The group of LAIPs within which changes in LAIPs occurred most frequently between diagnosis and relapse was the overexpression of antigens (42%). This association was anticipated because a LAIP is defined basically on the expression intensity of one or two antigens only in some cases. It is expected that these limitations will be resolved by technical improvements. Along this line, in particular the use of five fluorescence dyes that allow the definition of more characteristics of one LAIP is considered essential. An increase in sensitivity and accuracy of MFC-based MRD monitoring will also be achieved by applying CD45 gating in the analysis of the data.

In conclusion, it is possible to detect an impeding relapse in 80% of AML patients by MFC-based monitoring of MRD. In some of these patients, there are minor changes in the immunophenotypic aberrations, the relevance of which could be decreased by improvement of technical aspects for detection of LAIPs. In a minority of patients, the occurrence of secondary AML rather than relapse is a challenge for all approaches of MRD monitoring (51).

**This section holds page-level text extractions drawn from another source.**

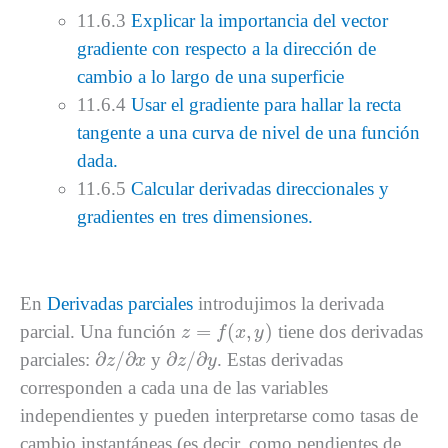
11.6.3
Explicar la importancia del vector
gradiente con respecto a la dirección de
cambio a lo largo de una superficie
11.6.4
Usar el gradiente para hallar la recta
tangente a una curva de nivel de una función
dada.
11.6.5
Calcular derivadas direccionales y
gradientes en tres dimensiones.
En
Derivadas parciales
introdujimos la derivada
z
=
f
(
x
,
y
)
=
(
,
)
parcial. Una función
tiene dos derivadas
z
f
x
y
∂
z
/
∂
x
∂
z
/
∂
y
∂
/
∂
∂
/
∂
parciales:
y
. Estas derivadas
z
x
z
y
corresponden a cada una de las variables
independientes y pueden interpretarse como tasas de
cambio instantáneas (es decir, como pendientes de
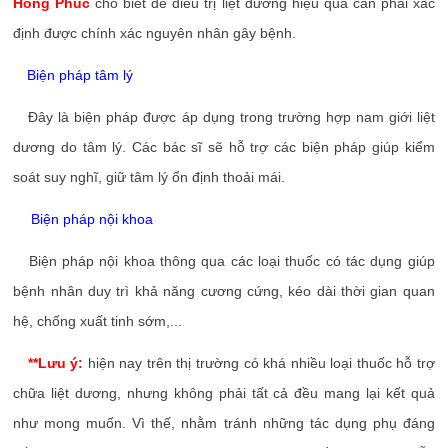
Hồng Phúc
cho biết để điều trị liệt dương hiệu quả cần phải xác
định được chính xác nguyên nhân gây bệnh.
Biện pháp tâm lý
Đây là biện pháp được áp dụng trong trường hợp nam giới liệt
dương do tâm lý. Các bác sĩ sẽ hỗ trợ các biện pháp giúp kiểm
soát suy nghĩ, giữ tâm lý ổn định thoải mái.
Biện pháp nội khoa
Biện pháp nội khoa thông qua các loại thuốc có tác dụng giúp
bệnh nhân duy trì khả năng cương cứng, kéo dài thời gian quan
hệ, chống xuất tinh sớm,...
**Lưu ý:
hiện nay trên thị trường có khá nhiều loại thuốc hỗ trợ
chữa liệt dương, nhưng không phải tất cả đều mang lại kết quả
như mong muốn. Vì thế, nhằm tránh những tác dụng phụ đáng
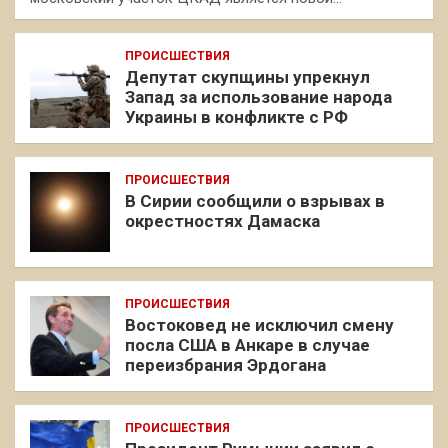
ПРОИСШЕСТВИЯ
Депутат скупщины упрекнул
Запад за использование народа
Украины в конфликте с РФ
ПРОИСШЕСТВИЯ
В Сирии сообщили о взрывах в
окрестностях Дамаска
ПРОИСШЕСТВИЯ
Востоковед не исключил смену
посла США в Анкаре в случае
переизбрания Эрдогана
ПРОИСШЕСТВИЯ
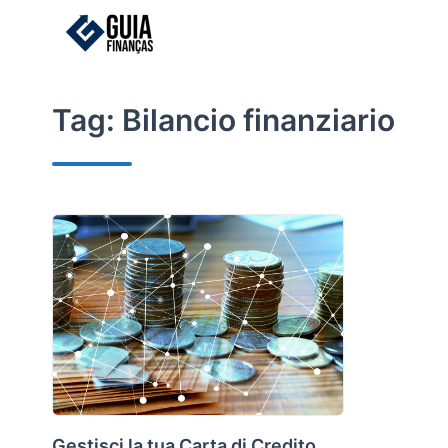
Skip
to
content
Tag:
Bilancio finanziario
Gestisci la tua Carta di Credito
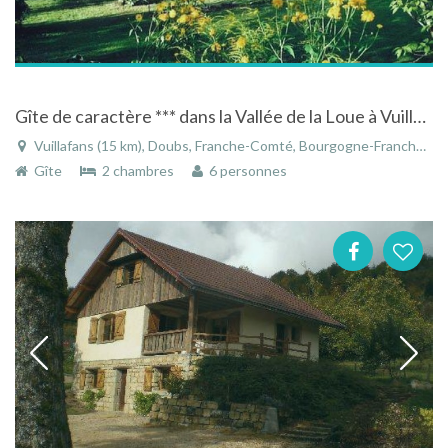
Gîte de caractère *** dans la Vallée de la Loue à Vuillafans en Franche-Comté
Vuillafans (15 km), Doubs, Franche-Comté, Bourgogne-Franche-Comté, France
Gîte
2 chambres
6 personnes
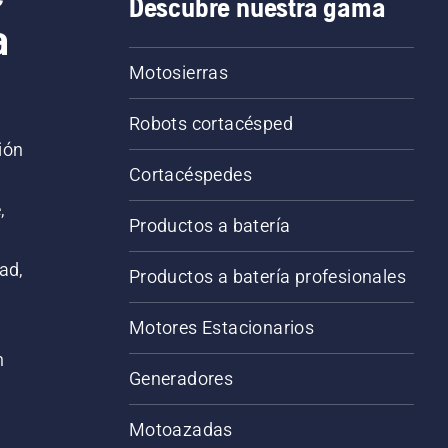
Descubre nuestra gama
a
Motosierras
Robots cortacésped
ión
Cortacéspedes
,
Productos a batería
ad,
Productos a batería profesionales
Motores Estacionarios
n
Generadores
Motoazadas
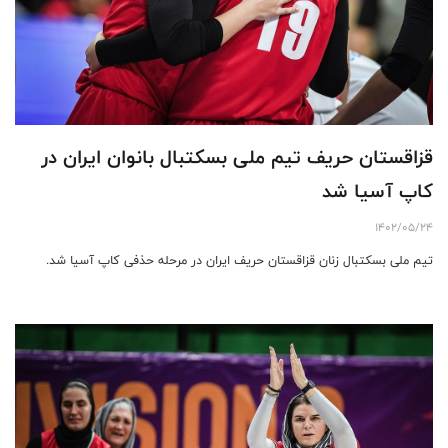
قزاقستان حریف تیم ملی بسکتبال بانوان ایران در
کاپ آسیا شد
1402/05/24
تیم ملی بسکتبال زنان قزاقستان حریف ایران در مرحله حذفی کاپ آسیا شد.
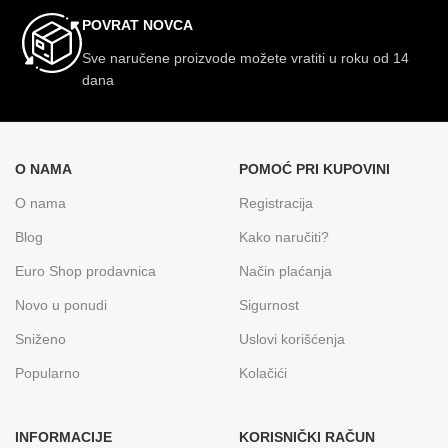
POVRAT NOVCA
Sve naručene proizvode možete vratiti u roku od 14
dana
O NAMA
POMOĆ PRI KUPOVINI
O nama
Registracija
Blog
Kako naručiti?
Euro Shop prodavnica
Način plaćanja
Novo u ponudi
Sigurnost
Sniženo
Uslovi korišćenja
Popularno
Kolačići
INFORMACIJE
KORISNIČKI RAČUN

The authors thank Karin Hecht, Rita Lapping, and Eva Goecke for excellent technical assistance. The authors greatly acknowledge all of the more than 300 physicians for their confidence in our laboratory, for sending us the patient samples, and for providing us with information on the clinical courses of patients.